Efficient and Eco-Friendly Mechanical Milling Preparation of Anatase/Rutile TiO2-Glucose Composite with Energy Gap Enhancement †

Imane Ellouzi
1,* and
Hicham Abou Oualid
Faculty of Sciences, University Mohammed V, Rabat, 4 Avenue Ibn Battouta, Rabat B.P. 1014 RP, Morocco
Faculty of Sciences and Technologies, University Hassan II of Casablanca, Mohamedia, B. P. 146, 20650 Mohammedia, Morocco
Authors to whom correspondence should be addressed.
Presented at the 1st International Online Conference on Nanomaterials, 1–15 September 2018; Available online:
Proceedings 2019, 3(1), 3;
Published: 4 September 2018
(This article belongs to the Proceedings of IOCN 2018)


In the current study, Anatase/rutile TiO2 and Anatase/rutile TiO2@Glucose composites were successfully prepared by a simple method using mechanical technique. The as-prepared composite materials powders were characterized by Powder X-ray diffraction analysis (PXRD), Scanning electronic microscopy (SEM), and Solid-state UV-visible spectroscopy. X-ray patterns showed the fractional phase transformation from TiO2 anatase to rutile. SEM observations revealed that the particle shape was affected by the ball milling process. Energy-dispersive X-ray spectroscopy (EDS) analysis exhibits quantitatively the elemental composition of Ti and O. UV-Visible spectroscopy confirmed that the bandgap is slightly affected using Tauc.

1. Introduction

Titanium dioxide (TiO2) is among the most useful materials for many applications due to its nontoxicity, low cost, physical and chemical stability, availability, and optical properties [1]. Titanium dioxide (TiO2) exists as three different phases; anatase, rutile, and brookite [2]. The band gaps (3–3.2 eV) of TiO2 semiconductors, absorb just from the UV region of the solar spectrum. Several processing techniques have been used to synthesize TiO2 particles, coprecipitation [3], and sol-gel [4], etc. Among these methods, high energy milling is an effective and general term describing mechanical action by hard surfaces on a material and it has the advantages to break up the particles and reduce their particle size, simple, and easy. The effect of various ball milling parameters on the properties of the bulk samples, relatively inexpensive, and applicable to any class of materials, Ball milling is applicable to any class of materials and relatively inexpensive and has an effect on the properties of the bulk samples, which can be easily scaled up to large quantities [5]. Ball milling has attracted considerable attention and it is an effective physical mechanical milling synthesis method, owing to the relatively low installation cost, the large number of particles that can be easily obtained by solely grinding bulk materials in a milling vessel with milling balls, and the capability to treat materials of all hardness degrees. However, few studies have been reported on the production of TiO2 particles by ball milling [6,7,8,9,10,11,12,13,14,15,16]. The milling is a simple and an easy method for increasing the particle size from macro to nanometric level. In addition, ball milling is one of the effective mechanical milling processes and the milling time plays very important role. During ball milling, many parameters could be studied to decrease the particles size, such as the powder-to-ball weight ratio, high speed rotating grinding machine, and time of mechanical process [17]. The purpose of this work is to modify the particles size and shape, crystal structure, optical properties, as well as phase transformation of TiO2 using high energy ball milling process. We have also investigated the effect of Glucose on the morphological and optical properties of milled anatase-rutile TiO2 composites, as well as the gap energy of as-prepared composite materials.

- _Given data_:
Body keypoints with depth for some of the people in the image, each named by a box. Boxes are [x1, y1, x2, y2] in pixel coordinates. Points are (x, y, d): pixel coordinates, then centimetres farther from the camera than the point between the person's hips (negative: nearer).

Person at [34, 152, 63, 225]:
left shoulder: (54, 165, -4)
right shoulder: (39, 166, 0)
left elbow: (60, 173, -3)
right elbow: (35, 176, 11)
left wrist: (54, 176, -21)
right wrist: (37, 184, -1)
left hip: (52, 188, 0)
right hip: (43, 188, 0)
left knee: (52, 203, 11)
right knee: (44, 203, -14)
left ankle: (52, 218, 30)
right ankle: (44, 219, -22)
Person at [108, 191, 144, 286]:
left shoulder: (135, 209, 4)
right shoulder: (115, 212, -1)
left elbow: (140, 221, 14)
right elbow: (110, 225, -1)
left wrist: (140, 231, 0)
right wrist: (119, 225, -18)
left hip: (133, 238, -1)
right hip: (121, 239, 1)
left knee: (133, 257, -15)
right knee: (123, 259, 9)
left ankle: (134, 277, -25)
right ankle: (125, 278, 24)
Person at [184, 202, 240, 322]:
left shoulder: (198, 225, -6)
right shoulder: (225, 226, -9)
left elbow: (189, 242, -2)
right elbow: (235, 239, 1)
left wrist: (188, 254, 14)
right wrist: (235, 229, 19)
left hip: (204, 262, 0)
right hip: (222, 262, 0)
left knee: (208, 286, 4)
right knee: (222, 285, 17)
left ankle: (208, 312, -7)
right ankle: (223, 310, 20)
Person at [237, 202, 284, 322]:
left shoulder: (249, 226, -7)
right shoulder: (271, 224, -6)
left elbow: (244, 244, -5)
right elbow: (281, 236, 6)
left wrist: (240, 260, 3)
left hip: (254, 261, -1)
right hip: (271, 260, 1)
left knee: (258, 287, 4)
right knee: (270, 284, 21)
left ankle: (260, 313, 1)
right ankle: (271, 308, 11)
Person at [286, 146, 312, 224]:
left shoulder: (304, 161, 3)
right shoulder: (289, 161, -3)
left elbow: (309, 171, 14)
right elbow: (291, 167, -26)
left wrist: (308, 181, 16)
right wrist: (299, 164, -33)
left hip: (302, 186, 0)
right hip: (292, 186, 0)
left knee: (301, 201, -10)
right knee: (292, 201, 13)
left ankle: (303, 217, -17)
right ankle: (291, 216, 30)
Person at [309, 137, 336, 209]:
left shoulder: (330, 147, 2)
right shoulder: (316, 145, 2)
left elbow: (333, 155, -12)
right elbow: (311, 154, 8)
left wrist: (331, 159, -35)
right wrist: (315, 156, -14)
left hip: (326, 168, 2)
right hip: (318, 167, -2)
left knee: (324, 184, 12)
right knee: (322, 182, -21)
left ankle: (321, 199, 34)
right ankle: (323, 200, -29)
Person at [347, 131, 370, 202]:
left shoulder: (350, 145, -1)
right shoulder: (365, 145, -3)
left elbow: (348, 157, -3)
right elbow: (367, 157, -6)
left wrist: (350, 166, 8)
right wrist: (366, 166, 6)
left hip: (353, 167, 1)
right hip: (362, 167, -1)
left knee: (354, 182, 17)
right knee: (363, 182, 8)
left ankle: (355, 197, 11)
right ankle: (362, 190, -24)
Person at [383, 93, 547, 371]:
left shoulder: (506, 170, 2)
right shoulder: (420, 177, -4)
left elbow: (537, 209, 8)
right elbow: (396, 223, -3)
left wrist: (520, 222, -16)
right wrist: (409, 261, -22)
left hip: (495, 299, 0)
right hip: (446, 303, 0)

- _Tasks and exercises_:
(1) Can you transcribe the TiO2 milling article from the words "Imane Ellouzi" through the words "of IOCN 2018)", character for character?
(2) Could you format the lines of the entries as a JSON list of strings, one string per line and leaving out any blank lines, starting at the line that has "left knee: (208, 286, 4)" and ending after the line that has "right knee: (270, 284, 21)"? Include both of those lines and nothing outside that range.
The TiO2 milling article and the entries have nothing to do with each other.

- _Responses by task_:
(1)
Imane Ellouzi
1,* and
Hicham Abou Oualid
Faculty of Sciences, University Mohammed V, Rabat, 4 Avenue Ibn Battouta, Rabat B.P. 1014 RP, Morocco
Faculty of Sciences and Technologies, University Hassan II of Casablanca, Mohamedia, B. P. 146, 20650 Mohammedia, Morocco
Authors to whom correspondence should be addressed.
Presented at the 1st International Online Conference on Nanomaterials, 1–15 September 2018; Available online:
Proceedings 2019, 3(1), 3;
Published: 4 September 2018
(This article belongs to the Proceedings of IOCN 2018)

(2)
[
  "left knee: (208, 286, 4)",
  "right knee: (222, 285, 17)",
  "left ankle: (208, 312, -7)",
  "right ankle: (223, 310, 20)",
  "Person at [237, 202, 284, 322]:",
  "left shoulder: (249, 226, -7)",
  "right shoulder: (271, 224, -6)",
  "left elbow: (244, 244, -5)",
  "right elbow: (281, 236, 6)",
  "left wrist: (240, 260, 3)",
  "left hip: (254, 261, -1)",
  "right hip: (271, 260, 1)",
  "left knee: (258, 287, 4)",
  "right knee: (270, 284, 21)"
]